BP oil leak could have been controlled by $500,000 device
I just discovered this week-old story explaining how Brazil and Norway require each offshore rig have an “acoustic switch” that allows the well to be shut down by remote control even if the rig itself is destroyed.
U.S. regulators don’t mandate use of the remote-control device on offshore rigs, and the Deepwater Horizon, hired by oil giant BP PLC, didn’t have one.
…Norway has had acoustic triggers on almost every offshore rig since 1993.
The U.S. considered requiring a remote-controlled shut-off mechanism several years ago, but drilling companies questioned its cost and effectiveness, according to the agency overseeing offshore drilling. The agency, the Interior Department’s Minerals Management Service, says it decided the remote device wasn’t needed because rigs had other back-up plans to cut off a well.
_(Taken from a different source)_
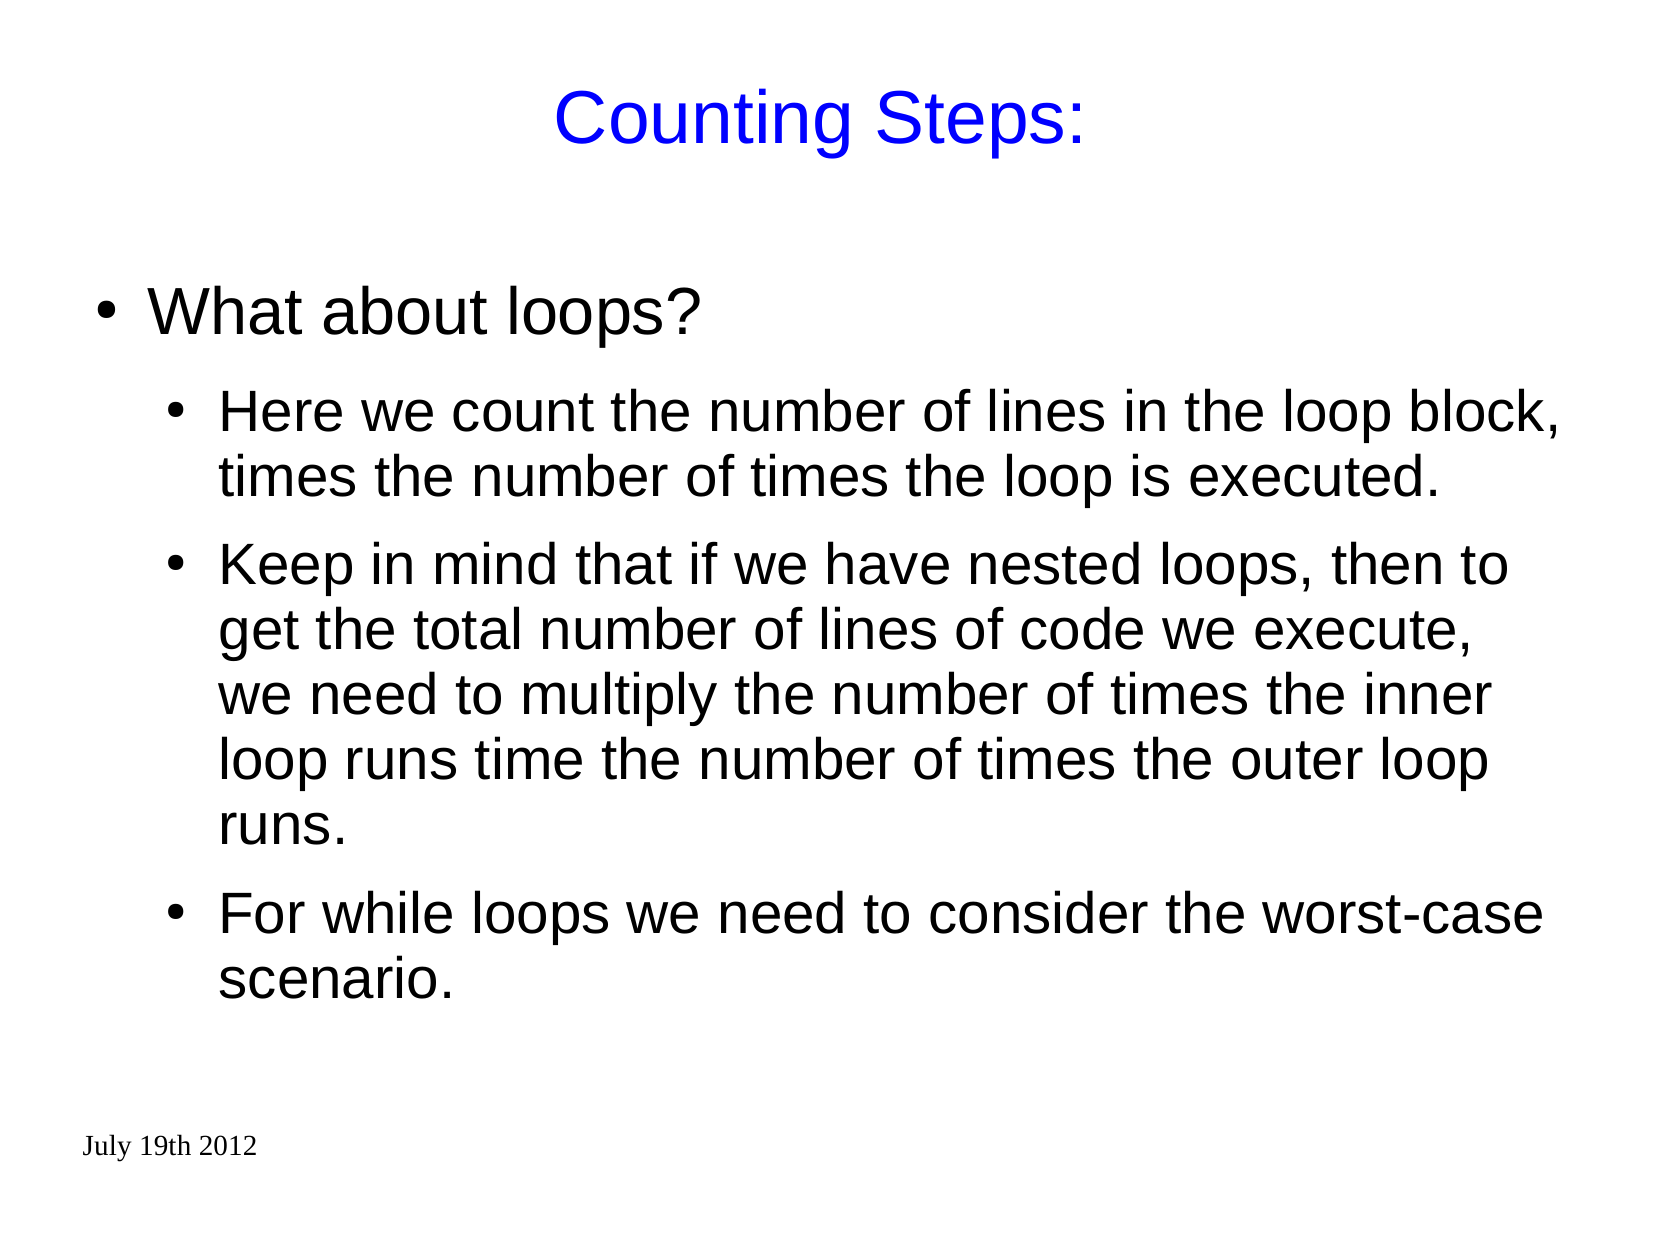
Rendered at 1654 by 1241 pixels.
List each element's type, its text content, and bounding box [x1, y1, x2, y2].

title Counting Steps: [76, 58, 1565, 178]
list What about loops? Here we count the number of lines in the loop block, times the number of times the loop is executed. Keep in mind that if we have nested loops, then to get the total number of lines of code we execute, we need to multiply the number of times the inner loop runs time the number of times the outer loop runs. For while loops we need to consider the worst-case scenario. [76, 274, 1565, 1093]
…Inger Anda, a spokeswoman for Norway’s Petroleum Safety Authority, said the switches have a good track record in the North Sea. “It’s been seen as the most successful and effective option,” she said.
So, the $560 million rig lacked a safety device — that costs less than my house and might have prevented millions of barrels of oil pouring into the Gulf of Mexico and costing millions of dollars a day just to mitigate the damage — because it was too expensive.
$0.5 million is a rounding error compared to the $1,900 million a month ($1.9 billion) BP is currently earning!